Whilst abnormal cochleae have been identified in mouse models of PHS [14], cochlear abnormalities in humans have been described in the literature rarely. We identified one case report describing a case of PHS in a girl with bilateral cochlear hypoplasia on MRI [5]. GLI3 mutation can cause cochlear malformations as the GLI3 and SHH pathways play an important role in the development of the cochlea [15]. Though the MRI scan was aimed at evaluating the brain, cochlear hypoplasia was clearly demonstrated in our case. We believe that a hypoplastic cochlea could represent a surrogate marker of PHS in individuals without hypothalamic hamartomas or typical multiple congenital anomalies and dedicated MRI of the cochlea can contribute to the diagnosis of these children.

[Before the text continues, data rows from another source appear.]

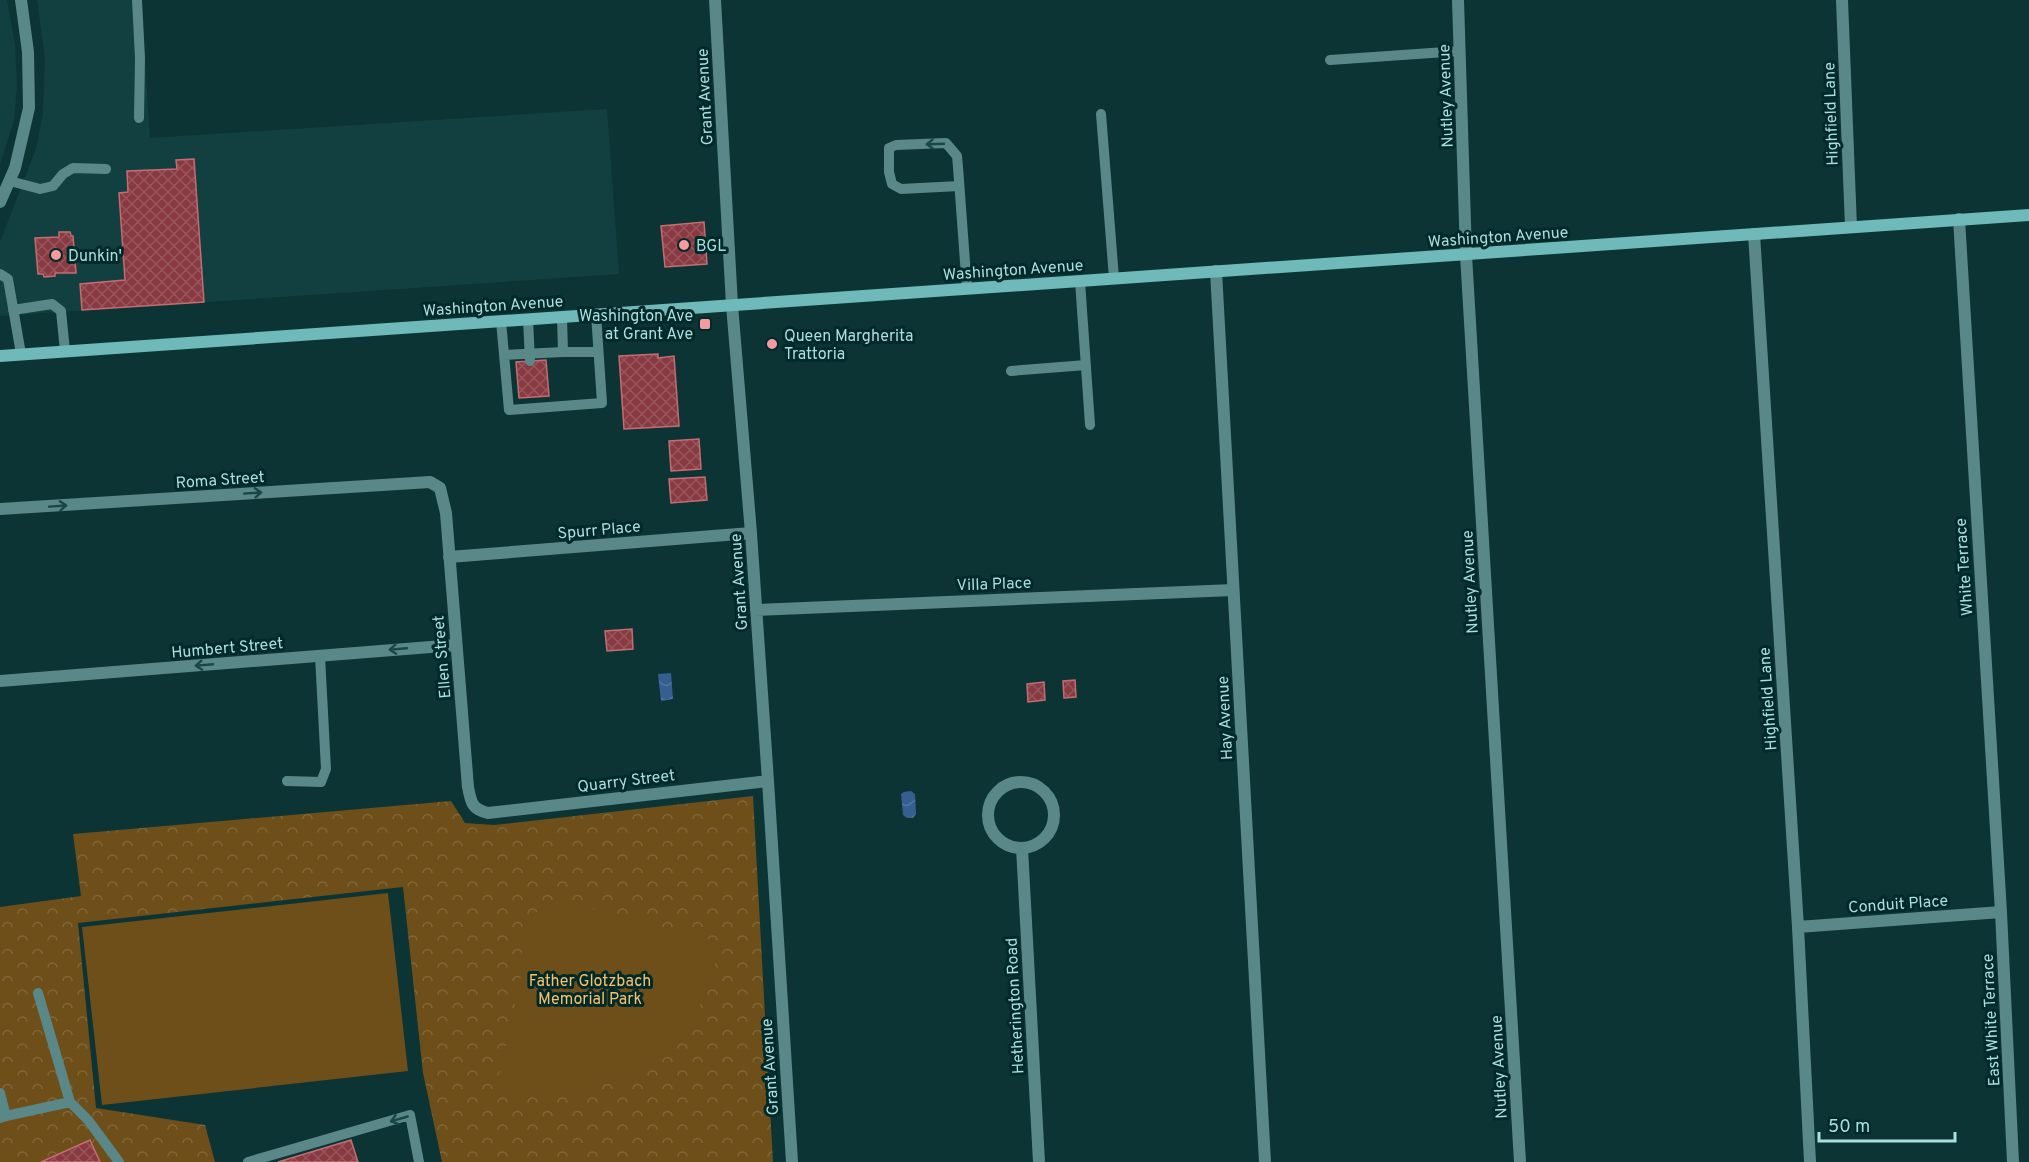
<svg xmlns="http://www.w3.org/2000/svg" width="2029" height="1162" font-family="Overpass,sans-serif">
<defs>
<pattern id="park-crowns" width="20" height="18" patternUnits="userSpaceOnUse" patternTransform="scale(1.5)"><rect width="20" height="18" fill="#6e4e19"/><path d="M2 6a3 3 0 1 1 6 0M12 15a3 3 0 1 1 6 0" fill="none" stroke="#80673a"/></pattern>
<pattern id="water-waves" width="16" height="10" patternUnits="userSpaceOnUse" patternTransform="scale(1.5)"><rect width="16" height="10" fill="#375e91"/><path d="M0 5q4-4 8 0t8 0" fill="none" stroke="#5175a0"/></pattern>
<pattern id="building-cross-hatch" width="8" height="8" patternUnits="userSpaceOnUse" patternTransform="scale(1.5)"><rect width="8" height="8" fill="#893941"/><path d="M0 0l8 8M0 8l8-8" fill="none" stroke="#97555c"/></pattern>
</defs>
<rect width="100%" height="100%" fill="#0c3434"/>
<path fill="#124040" d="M0 0H7L15 44 17 87 14 121 0 164Z
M37 0H141L150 138 607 109 619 274 0 316V242L36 149 43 113 45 58Z"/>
<path fill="url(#park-crowns)" d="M753 796 773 1162H442L423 1073 403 887 78 923 96 1108 205 1125 215 1162H0V907L81 896 73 834 451 801 465 823 494 825Z"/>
<path fill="#6e4e19" d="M388 893 408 1071 102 1105 82 927Z
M556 899 719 942C716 961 712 978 705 995 674 1065 601 1100 528 1093 518 1093 507 1088 497 1086L521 977 523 922Z"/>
<path fill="url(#water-waves)" d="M671 673 673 699 661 701 658 674Z
M911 791 915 794 916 814 913 818H907L903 815 901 794 904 792Z"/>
<path fill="url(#building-cross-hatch)" stroke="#c36d73" stroke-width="1.5" d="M194 159 204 302 82 310 80 284 125 280 119 193 128 192 127 171 177 169 176 160Z
M704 222 707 264 665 267 661 226Z
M59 232H70L71 236H73L76 273H55V276L44 277 43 274H38L35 238 59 237Z
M658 354V358L674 356 679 426 624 429 619 356Z
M546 360 549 396 519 398 516 362Z
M699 439 701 469 671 471 669 441Z
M705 477 707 500 671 503 669 479Z
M632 629 633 649 607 651 605 631Z
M1075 680 1076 697 1064 698 1063 681Z
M1044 682 1045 700 1028 702 1027 684Z
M90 1140 100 1162H41Z
M351 1140 358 1162H278Z"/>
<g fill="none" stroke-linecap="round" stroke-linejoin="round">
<path stroke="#5a8787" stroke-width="10" d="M137 0 140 58 139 118
M1330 60 1460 51
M1101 114 1114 278
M10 181 40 189 53 186 63 174 73 168 106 169
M959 186 901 189 892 184 889 172V148L896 145 946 143 957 156 958 167 967 289
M0 274 8 279 21 354
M1080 281 1090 425
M13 310 52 304 61 311 65 351
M562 317 563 352H598
M528 319 530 361
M501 321 509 410 602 403 596 314
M505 355 563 352
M1011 371 1086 365
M287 781 321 782 326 769 320 656
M0 1093 6 1116 0 1118
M70 1102 88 1120 119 1162
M6 1116 70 1102 38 993
M248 1162 410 1115 419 1162"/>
<path stroke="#5a8787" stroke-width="12" d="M715 0 732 305 751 533 768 781 792 1162
M1458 0 1466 255 1520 1162
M1842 0 1851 227
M1959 219 2001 912 2013 1162
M1754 234 1798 927 1810 1162
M1216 271 1265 1162
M0 509 430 482 440 488 446 513 468 787C471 803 472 809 488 813L768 781
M449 557 751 533
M756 610 1233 590
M0 681 456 645
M988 815a33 33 0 1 1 66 0a33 33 0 1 1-66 0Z
M1022 848 1039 1162
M1798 927 2001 912"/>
<path stroke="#5a8787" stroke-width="12" d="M0 202 15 168 29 108 28 52 21 0"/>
<path stroke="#6fb9ba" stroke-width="12" d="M0 356 2029 215"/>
</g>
<defs><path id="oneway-shaft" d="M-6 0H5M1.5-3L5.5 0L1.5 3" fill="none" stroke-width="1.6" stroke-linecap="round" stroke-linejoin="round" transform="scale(1.5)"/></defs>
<g stroke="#1b4646">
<use href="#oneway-shaft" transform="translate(935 144) rotate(178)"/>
<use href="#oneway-shaft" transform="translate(253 493) rotate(-4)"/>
<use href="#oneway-shaft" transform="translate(58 506) rotate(-4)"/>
<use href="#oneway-shaft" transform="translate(398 649) rotate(175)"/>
<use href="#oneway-shaft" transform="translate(204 665) rotate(175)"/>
<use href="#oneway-shaft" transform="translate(399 1119) rotate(164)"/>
</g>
<g fill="#f49aa0" stroke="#002a2a" stroke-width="2">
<circle cx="684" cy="245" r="6"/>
<circle cx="56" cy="255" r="6"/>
<rect x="699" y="318" width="12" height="12" rx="3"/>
<circle cx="772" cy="344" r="6"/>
</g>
<g text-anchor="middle" stroke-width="6" stroke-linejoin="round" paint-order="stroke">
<g font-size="16" fill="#a9dfde" stroke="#002a2a">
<text transform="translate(1445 96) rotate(-92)" y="6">Nutley Avenue</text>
<text transform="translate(704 97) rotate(-93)" y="6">Grant Avenue</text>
<text transform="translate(1830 114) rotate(-92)" y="6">Highfield Lane</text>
<text transform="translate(1498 236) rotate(-4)" y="6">Washington Avenue</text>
<text transform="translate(1013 269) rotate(-4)" y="6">Washington Avenue</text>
<text transform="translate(493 305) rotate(-4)" y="6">Washington Avenue</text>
<text transform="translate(220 479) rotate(-4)" y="6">Roma Street</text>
<text transform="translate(599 529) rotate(-5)" y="6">Spurr Place</text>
<text transform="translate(1963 567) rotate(-94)" y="6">White Terrace</text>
<text transform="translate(738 582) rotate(-94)" y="6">Grant Avenue</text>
<text transform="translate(1469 582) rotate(-93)" y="6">Nutley Avenue</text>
<text transform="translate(994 583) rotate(-2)" y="6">Villa Place</text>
<text transform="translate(227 647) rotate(-5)" y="6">Humbert Street</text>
<text transform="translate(441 657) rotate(-95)" y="6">Ellen Street</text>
<text transform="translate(1767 699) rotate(-94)" y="6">Highfield Lane</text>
<text transform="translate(1224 718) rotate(-93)" y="6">Hay Avenue</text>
<text transform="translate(626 780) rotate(-7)" y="6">Quarry Street</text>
<text transform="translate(1898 903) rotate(-4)" y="6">Conduit Place</text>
<text transform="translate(1014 1006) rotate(-93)" y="6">Hetherington Road</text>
<text transform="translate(1990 1020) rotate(-93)" y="6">East White Terrace</text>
<text transform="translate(769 1067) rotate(-94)" y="6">Grant Avenue</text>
<text transform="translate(1498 1067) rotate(-93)" y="6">Nutley Avenue</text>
</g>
<g font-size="16" fill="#a9dfde" stroke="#002a2a" text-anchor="start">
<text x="696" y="251">BGL</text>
<text x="68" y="261">Dunkin'</text>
<text x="693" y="321" text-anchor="end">Washington Ave<tspan x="693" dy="18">at Grant Ave</tspan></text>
<text x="784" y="341">Queen Margherita<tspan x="784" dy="18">Trattoria</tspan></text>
</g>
<g font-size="16" fill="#f9c068" stroke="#002a2a">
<text x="590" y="986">Father Glotzbach<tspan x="590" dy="18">Memorial Park</tspan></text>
</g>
</g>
<path d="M1819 1132v9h136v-9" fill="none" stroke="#a9dfde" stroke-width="3"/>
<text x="1828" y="1132" font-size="18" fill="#a9dfde" stroke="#002a2a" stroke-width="4.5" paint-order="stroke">50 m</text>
</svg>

Our patient also had CHI, which has been described in the literature in association with various syndromes (Table 2) [3] such as Beckweth-Wiedemann syndrome [16], Soto’s syndrome [17], Usher’s syndrome [18], and Costello syndromes [3]. However, the association of CHI in PHS has not been previously reported in the literature. GLI3 is implicated in the cochlear abnormality and the digital abnormalities described in PHS. We have not been able to establish the exact genetic link between GLI3 mutation and CHI, but SHH pathways that are modified by GLI3 have been implicated in the early development of the pancreas as well as subsequent insulin activity in pancreatic β cells [19, 20]. Further studies are needed to establish the exact genetic link between GLI3 mutation and CHI.

Table 2.
Click to view
Table 2. Syndromes Associated with Congenital Hyperinsulinism [3]


PHS is a rare genetic disorder with many systemic abnormalities reported in the literature. This is the first reported case of CHI in association with this syndrome. The patient also had the typical cochlear abnormality in PHS, which can be used as a surrogate feature in the diagnosis of PHS.